> Données brutes
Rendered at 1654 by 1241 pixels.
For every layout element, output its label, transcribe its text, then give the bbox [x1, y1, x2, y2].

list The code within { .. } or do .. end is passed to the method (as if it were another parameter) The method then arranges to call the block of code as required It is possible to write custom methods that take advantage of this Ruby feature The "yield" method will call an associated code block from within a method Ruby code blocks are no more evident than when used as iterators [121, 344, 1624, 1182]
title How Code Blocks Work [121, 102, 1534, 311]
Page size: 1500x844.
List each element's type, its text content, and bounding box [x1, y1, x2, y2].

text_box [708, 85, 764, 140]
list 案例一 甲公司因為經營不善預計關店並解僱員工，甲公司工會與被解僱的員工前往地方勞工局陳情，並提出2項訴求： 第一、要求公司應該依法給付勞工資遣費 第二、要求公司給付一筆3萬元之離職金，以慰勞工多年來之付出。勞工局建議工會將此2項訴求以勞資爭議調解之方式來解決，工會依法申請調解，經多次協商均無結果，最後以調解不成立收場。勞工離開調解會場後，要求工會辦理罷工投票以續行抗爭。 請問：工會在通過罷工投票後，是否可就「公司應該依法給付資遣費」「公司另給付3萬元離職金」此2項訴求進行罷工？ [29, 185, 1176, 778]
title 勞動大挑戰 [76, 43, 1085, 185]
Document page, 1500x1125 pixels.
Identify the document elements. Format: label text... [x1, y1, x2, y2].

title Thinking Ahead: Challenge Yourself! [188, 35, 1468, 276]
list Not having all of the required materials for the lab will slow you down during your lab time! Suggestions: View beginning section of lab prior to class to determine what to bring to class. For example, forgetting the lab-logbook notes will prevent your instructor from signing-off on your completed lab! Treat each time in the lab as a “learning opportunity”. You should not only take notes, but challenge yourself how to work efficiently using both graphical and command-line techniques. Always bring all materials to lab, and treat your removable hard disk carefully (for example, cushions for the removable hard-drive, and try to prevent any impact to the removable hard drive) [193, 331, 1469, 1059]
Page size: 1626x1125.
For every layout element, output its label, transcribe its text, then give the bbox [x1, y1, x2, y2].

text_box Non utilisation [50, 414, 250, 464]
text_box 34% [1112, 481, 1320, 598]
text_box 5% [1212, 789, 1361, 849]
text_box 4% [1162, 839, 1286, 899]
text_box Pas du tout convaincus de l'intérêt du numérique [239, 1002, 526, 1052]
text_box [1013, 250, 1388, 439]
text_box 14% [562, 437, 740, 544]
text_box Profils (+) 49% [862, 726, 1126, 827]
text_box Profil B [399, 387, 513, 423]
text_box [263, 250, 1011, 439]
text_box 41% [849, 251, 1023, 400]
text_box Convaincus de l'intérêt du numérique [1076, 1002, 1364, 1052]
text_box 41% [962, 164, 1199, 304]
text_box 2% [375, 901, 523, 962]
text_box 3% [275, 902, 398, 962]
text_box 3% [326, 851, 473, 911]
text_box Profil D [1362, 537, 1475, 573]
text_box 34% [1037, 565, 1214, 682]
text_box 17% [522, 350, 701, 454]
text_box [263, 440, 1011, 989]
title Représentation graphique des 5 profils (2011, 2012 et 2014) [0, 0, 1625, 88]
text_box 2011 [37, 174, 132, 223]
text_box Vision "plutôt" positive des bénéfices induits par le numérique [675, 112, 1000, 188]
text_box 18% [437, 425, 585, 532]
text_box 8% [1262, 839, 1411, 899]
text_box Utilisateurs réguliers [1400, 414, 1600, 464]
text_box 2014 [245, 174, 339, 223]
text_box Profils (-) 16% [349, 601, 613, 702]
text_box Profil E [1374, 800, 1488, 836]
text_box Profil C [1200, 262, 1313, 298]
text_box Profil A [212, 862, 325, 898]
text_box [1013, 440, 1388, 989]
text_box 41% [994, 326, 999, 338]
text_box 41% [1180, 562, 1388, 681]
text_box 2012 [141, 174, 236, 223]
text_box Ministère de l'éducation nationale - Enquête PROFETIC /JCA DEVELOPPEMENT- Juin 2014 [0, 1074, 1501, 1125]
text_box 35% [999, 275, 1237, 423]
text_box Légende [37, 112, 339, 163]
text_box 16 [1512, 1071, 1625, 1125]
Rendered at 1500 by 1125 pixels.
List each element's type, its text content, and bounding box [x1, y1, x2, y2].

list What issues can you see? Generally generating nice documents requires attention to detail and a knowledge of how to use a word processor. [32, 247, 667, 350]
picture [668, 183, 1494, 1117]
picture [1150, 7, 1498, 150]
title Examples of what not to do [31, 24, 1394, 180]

> Tâche demandée
Remplacez « pixels » par « px » dans tout le listing ci-dessus, puis redonnez-le sans aucun autre changement, s'il vous plaît.

> Réponse
Rendered at 1654 by 1241 px.
For every layout element, output its label, transcribe its text, then give the bbox [x1, y1, x2, y2].

list The code within { .. } or do .. end is passed to the method (as if it were another parameter) The method then arranges to call the block of code as required It is possible to write custom methods that take advantage of this Ruby feature The "yield" method will call an associated code block from within a method Ruby code blocks are no more evident than when used as iterators [121, 344, 1624, 1182]
title How Code Blocks Work [121, 102, 1534, 311]
Page size: 1500x844.
List each element's type, its text content, and bounding box [x1, y1, x2, y2].

text_box [708, 85, 764, 140]
list 案例一 甲公司因為經營不善預計關店並解僱員工，甲公司工會與被解僱的員工前往地方勞工局陳情，並提出2項訴求： 第一、要求公司應該依法給付勞工資遣費 第二、要求公司給付一筆3萬元之離職金，以慰勞工多年來之付出。勞工局建議工會將此2項訴求以勞資爭議調解之方式來解決，工會依法申請調解，經多次協商均無結果，最後以調解不成立收場。勞工離開調解會場後，要求工會辦理罷工投票以續行抗爭。 請問：工會在通過罷工投票後，是否可就「公司應該依法給付資遣費」「公司另給付3萬元離職金」此2項訴求進行罷工？ [29, 185, 1176, 778]
title 勞動大挑戰 [76, 43, 1085, 185]
Document page, 1500x1125 px.
Identify the document elements. Format: label text... [x1, y1, x2, y2].

title Thinking Ahead: Challenge Yourself! [188, 35, 1468, 276]
list Not having all of the required materials for the lab will slow you down during your lab time! Suggestions: View beginning section of lab prior to class to determine what to bring to class. For example, forgetting the lab-logbook notes will prevent your instructor from signing-off on your completed lab! Treat each time in the lab as a “learning opportunity”. You should not only take notes, but challenge yourself how to work efficiently using both graphical and command-line techniques. Always bring all materials to lab, and treat your removable hard disk carefully (for example, cushions for the removable hard-drive, and try to prevent any impact to the removable hard drive) [193, 331, 1469, 1059]
Page size: 1626x1125.
For every layout element, output its label, transcribe its text, then give the bbox [x1, y1, x2, y2].

text_box Non utilisation [50, 414, 250, 464]
text_box 34% [1112, 481, 1320, 598]
text_box 5% [1212, 789, 1361, 849]
text_box 4% [1162, 839, 1286, 899]
text_box Pas du tout convaincus de l'intérêt du numérique [239, 1002, 526, 1052]
text_box [1013, 250, 1388, 439]
text_box 14% [562, 437, 740, 544]
text_box Profils (+) 49% [862, 726, 1126, 827]
text_box Profil B [399, 387, 513, 423]
text_box [263, 250, 1011, 439]
text_box 41% [849, 251, 1023, 400]
text_box Convaincus de l'intérêt du numérique [1076, 1002, 1364, 1052]
text_box 41% [962, 164, 1199, 304]
text_box 2% [375, 901, 523, 962]
text_box 3% [275, 902, 398, 962]
text_box 3% [326, 851, 473, 911]
text_box Profil D [1362, 537, 1475, 573]
text_box 34% [1037, 565, 1214, 682]
text_box 17% [522, 350, 701, 454]
text_box [263, 440, 1011, 989]
title Représentation graphique des 5 profils (2011, 2012 et 2014) [0, 0, 1625, 88]
text_box 2011 [37, 174, 132, 223]
text_box Vision "plutôt" positive des bénéfices induits par le numérique [675, 112, 1000, 188]
text_box 18% [437, 425, 585, 532]
text_box 8% [1262, 839, 1411, 899]
text_box Utilisateurs réguliers [1400, 414, 1600, 464]
text_box 2014 [245, 174, 339, 223]
text_box Profils (-) 16% [349, 601, 613, 702]
text_box Profil E [1374, 800, 1488, 836]
text_box Profil C [1200, 262, 1313, 298]
text_box Profil A [212, 862, 325, 898]
text_box [1013, 440, 1388, 989]
text_box 41% [994, 326, 999, 338]
text_box 41% [1180, 562, 1388, 681]
text_box 2012 [141, 174, 236, 223]
text_box Ministère de l'éducation nationale - Enquête PROFETIC /JCA DEVELOPPEMENT- Juin 2014 [0, 1074, 1501, 1125]
text_box 35% [999, 275, 1237, 423]
text_box Légende [37, 112, 339, 163]
text_box 16 [1512, 1071, 1625, 1125]
Rendered at 1500 by 1125 px.
List each element's type, its text content, and bounding box [x1, y1, x2, y2].

list What issues can you see? Generally generating nice documents requires attention to detail and a knowledge of how to use a word processor. [32, 247, 667, 350]
picture [668, 183, 1494, 1117]
picture [1150, 7, 1498, 150]
title Examples of what not to do [31, 24, 1394, 180]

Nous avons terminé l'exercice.